Convict Lake has a trail that runs all the way around it. It’s not a long walk and the views are unforgettable.
Also unforgettable are the bathrooms.
My wife and I have traveled by car all over the United States and we’ve been to all manner of state and national parks and we’ve seen all manner of public bathrooms. Most are just fine, but occasionally you run into one that grosses you out. I’ve been to bathrooms where you have to fight the urge to wretch just walking up to the door. I’ve been to bathrooms where your best bet is to hold your breath for as long as you can, and then mouth breathe shallow breaths after that, and maybe keep your sunglasses on, too, to deaden the shock.
Nothing prepared me for the bathrooms at Convict Lake. We checked them all, even at different locations, and they were all the same. I won’t go into details—I’m no sadist—but suffice it to say that it was difficult to see the toilet under a mountain of soiled toilet paper. I don’t know where all of the TP came from, but the supply here apparently is near endless.
I debated taking a picture to share here on Noovango. Should I? Shouldn’t I? In the end, I did not, not so much out of respect for readers (and I have plenty of respect for readers) but because I worried that if I made even a single photograph, then the image of that toilet would be forever in my brain. I didn’t make a photograph to save you, I didn’t make a photograph to save me.
But, ahhh, the lake! Situated not far from Highway 395 in Owens Valley, near Lee Vining, the lake is a popular spot, and deservedly so.
At the far side of the lake, we were blocked by a flooded trail. Water was flowing shin-deep everywhere we looked, and the thin log that seemed to be placed for us to use to cross was wobbly and uncertain. We could have easily crossed by just walking through the water, but neither of us wanted to get our shoes soaked or to walk barefoot in the rocks. Feeling we had seen ninety percent of what there was to see, we turned back and were puzzled to be overtaken by a scouting troop, each kid with dry shoes.
Convict Lake has beauty, sure, but it also has history.
The lake had an earlier name, Mt. Diablo Lake, but that changed after a prison break in Carson, in Nevada, then a state only a few years old, set 29 criminals on a trail of mayhem that would lead cross-country to the campsite of some of them, here at the lake. More mayhem ensued and then lynchings.
There’s a tree here, an old tree, now dead, that is said to have been the site of those hangings, but that is not true, or perhaps the site of some other hangings, and that’s probably not true, either. Nevertheless, it is called the Hanging Tree, which I guess sounds more interesting than “some random dead tree.”

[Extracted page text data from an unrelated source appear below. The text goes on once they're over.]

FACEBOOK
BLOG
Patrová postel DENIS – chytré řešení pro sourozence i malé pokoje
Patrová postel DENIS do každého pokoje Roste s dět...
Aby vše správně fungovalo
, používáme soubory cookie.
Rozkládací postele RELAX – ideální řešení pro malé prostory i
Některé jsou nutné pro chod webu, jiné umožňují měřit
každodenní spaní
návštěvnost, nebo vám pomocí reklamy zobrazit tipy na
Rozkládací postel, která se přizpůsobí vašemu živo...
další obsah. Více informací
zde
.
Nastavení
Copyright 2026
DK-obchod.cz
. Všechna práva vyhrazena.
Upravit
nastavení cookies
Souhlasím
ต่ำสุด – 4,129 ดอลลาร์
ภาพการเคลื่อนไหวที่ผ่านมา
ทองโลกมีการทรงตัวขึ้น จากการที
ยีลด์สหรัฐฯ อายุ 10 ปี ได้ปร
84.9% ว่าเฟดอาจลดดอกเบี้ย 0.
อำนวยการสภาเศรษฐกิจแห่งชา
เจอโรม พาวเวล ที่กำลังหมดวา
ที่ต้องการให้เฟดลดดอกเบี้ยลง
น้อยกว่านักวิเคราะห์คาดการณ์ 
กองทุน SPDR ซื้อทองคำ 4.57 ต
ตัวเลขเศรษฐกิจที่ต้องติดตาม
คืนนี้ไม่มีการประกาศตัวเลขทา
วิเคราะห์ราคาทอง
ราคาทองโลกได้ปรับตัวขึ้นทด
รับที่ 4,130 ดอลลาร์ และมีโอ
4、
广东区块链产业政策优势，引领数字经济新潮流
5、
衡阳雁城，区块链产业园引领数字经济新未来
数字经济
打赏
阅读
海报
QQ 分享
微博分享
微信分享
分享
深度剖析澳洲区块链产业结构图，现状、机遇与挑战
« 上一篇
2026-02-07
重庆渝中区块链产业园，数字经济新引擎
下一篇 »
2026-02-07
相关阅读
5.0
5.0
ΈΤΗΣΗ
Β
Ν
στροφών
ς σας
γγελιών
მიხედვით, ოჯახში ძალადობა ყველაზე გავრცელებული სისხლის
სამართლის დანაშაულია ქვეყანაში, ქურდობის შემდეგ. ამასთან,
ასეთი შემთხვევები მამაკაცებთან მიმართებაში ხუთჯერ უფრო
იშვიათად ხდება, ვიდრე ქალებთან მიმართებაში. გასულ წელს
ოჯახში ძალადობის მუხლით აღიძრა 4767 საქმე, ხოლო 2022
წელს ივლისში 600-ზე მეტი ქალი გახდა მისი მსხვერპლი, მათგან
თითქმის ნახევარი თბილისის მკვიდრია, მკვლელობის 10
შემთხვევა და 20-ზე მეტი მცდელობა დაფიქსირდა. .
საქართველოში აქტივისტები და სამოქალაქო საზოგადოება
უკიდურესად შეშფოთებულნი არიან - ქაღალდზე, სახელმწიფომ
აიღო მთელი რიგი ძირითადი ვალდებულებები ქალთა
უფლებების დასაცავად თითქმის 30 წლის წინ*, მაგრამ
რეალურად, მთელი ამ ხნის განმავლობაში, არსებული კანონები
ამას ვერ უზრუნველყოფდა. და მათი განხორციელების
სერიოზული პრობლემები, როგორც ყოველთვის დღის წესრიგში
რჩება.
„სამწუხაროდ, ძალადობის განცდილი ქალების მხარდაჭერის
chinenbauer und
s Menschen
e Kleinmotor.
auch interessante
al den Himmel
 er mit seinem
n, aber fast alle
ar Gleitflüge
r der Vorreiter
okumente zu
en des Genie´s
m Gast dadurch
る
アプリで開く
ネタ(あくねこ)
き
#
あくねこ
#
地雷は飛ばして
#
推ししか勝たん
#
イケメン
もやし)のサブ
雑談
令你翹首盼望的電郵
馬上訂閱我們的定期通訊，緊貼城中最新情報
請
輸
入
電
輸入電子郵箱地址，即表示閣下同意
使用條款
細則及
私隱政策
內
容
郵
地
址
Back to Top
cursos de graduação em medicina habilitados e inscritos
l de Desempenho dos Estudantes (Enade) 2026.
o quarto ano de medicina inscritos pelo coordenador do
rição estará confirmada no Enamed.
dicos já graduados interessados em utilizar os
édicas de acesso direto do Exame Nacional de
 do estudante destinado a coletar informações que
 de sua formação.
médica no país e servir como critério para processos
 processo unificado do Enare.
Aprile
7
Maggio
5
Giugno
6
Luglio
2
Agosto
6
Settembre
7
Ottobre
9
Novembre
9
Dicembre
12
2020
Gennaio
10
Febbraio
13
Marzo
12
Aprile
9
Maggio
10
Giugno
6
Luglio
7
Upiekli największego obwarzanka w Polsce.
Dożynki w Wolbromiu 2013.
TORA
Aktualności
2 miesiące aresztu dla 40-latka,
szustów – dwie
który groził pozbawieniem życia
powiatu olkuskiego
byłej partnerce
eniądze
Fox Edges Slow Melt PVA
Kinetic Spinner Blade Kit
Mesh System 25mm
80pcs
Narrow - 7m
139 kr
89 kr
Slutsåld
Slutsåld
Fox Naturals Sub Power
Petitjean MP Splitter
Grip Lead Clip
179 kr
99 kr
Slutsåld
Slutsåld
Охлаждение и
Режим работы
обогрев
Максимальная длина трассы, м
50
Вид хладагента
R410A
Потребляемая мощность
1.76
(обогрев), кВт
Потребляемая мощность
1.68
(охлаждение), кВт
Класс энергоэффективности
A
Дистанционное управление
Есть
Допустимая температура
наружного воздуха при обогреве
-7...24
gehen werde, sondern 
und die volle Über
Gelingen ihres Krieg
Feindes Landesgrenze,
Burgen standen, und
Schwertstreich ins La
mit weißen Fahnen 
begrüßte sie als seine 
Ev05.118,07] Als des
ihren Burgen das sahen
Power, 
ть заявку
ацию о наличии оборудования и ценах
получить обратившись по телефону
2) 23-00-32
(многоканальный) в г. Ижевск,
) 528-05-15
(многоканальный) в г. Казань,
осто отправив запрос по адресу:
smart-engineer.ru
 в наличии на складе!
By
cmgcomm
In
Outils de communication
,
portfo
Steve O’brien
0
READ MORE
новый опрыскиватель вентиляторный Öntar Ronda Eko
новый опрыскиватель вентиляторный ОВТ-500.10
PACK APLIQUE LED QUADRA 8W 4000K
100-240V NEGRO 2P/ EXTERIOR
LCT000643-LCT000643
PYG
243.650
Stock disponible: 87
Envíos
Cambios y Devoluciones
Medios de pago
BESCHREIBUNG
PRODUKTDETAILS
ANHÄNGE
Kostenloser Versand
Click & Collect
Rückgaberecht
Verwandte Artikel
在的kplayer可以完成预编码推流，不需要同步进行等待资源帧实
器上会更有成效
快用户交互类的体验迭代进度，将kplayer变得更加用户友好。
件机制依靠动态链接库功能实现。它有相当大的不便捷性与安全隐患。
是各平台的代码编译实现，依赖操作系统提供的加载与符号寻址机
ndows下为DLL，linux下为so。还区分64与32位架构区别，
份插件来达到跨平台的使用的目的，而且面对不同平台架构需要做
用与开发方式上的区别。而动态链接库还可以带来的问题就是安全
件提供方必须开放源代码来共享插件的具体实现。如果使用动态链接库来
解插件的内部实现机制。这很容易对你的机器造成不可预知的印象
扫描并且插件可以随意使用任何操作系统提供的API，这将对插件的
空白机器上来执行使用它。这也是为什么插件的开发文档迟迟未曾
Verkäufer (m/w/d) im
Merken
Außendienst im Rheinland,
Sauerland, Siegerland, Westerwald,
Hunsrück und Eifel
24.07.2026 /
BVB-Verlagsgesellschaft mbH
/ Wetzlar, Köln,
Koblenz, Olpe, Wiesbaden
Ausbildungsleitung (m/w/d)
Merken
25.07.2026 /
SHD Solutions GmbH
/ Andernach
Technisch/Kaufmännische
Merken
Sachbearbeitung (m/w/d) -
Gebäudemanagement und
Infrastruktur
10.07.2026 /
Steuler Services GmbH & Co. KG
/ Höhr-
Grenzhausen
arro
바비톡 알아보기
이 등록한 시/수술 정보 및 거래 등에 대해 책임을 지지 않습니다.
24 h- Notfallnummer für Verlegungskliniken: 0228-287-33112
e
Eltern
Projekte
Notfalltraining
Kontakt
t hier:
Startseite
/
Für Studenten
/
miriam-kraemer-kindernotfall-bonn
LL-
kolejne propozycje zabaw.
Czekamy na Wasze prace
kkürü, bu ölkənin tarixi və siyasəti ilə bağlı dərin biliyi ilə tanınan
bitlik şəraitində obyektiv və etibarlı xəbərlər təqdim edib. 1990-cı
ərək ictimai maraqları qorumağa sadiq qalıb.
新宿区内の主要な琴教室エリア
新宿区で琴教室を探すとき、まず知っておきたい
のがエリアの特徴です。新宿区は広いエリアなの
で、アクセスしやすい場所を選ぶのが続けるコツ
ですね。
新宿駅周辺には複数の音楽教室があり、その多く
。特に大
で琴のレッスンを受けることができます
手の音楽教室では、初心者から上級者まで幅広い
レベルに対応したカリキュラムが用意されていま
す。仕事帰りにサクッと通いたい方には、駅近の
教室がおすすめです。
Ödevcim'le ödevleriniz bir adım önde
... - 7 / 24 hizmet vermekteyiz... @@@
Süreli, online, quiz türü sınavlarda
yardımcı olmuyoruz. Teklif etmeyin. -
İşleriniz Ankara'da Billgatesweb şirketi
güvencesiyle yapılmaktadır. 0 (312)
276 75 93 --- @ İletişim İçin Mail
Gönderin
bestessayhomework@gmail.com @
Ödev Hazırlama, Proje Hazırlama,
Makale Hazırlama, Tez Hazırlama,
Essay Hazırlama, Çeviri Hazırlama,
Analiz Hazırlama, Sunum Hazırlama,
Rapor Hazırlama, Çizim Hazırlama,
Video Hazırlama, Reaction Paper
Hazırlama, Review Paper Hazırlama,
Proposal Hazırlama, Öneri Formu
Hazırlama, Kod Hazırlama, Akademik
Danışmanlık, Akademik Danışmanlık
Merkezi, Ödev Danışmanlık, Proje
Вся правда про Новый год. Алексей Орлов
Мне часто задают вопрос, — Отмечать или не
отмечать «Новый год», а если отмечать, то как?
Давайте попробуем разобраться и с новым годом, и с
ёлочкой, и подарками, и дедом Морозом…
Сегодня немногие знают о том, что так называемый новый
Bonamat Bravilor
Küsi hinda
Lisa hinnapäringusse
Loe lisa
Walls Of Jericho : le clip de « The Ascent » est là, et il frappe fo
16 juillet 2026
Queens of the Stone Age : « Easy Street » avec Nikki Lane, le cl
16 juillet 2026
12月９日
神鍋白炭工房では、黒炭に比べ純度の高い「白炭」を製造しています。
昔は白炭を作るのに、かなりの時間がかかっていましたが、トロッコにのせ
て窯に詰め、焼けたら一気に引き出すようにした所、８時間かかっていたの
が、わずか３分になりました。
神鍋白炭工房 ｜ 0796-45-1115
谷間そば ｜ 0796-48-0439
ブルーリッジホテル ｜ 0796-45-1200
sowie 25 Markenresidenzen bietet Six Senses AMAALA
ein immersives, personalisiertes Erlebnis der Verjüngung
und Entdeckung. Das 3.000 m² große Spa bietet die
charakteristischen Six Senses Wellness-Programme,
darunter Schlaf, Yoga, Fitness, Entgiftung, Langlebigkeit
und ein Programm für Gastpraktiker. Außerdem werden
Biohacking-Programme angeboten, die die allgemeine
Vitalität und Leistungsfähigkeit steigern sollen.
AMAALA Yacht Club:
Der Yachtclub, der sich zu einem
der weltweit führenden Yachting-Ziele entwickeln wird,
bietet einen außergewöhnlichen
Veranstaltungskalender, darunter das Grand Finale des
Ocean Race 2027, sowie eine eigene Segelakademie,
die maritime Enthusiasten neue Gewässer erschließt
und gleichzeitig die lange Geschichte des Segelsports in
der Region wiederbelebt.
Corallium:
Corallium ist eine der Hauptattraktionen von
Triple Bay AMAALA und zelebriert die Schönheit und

There was a terrible accident here in 1990 when three kids from a nearby youth camp fell through the ice-covered lake. Three adults, two of the camp counselors and one park service employee, died attempting a rescue. Just awful to think about. There is a plaque here to mark the event.
We parked about halfway down the parking area along the northeast side of the lake. Even from across the lake a 10-foot-tall Noovo Plus should be visible. Can you make it out?

Or how about in this zoomed-in image? (Hint: Find the tall tree, our Granite Gray Noovo is just to the left, partly obscured by smaller trees.)

Surprisingly, Convict Lake is a deep lake, reaching a depth of 140 feet, the mountains of contrasting rocks partly ringing it and providing an extraordinarily rewarding short hike.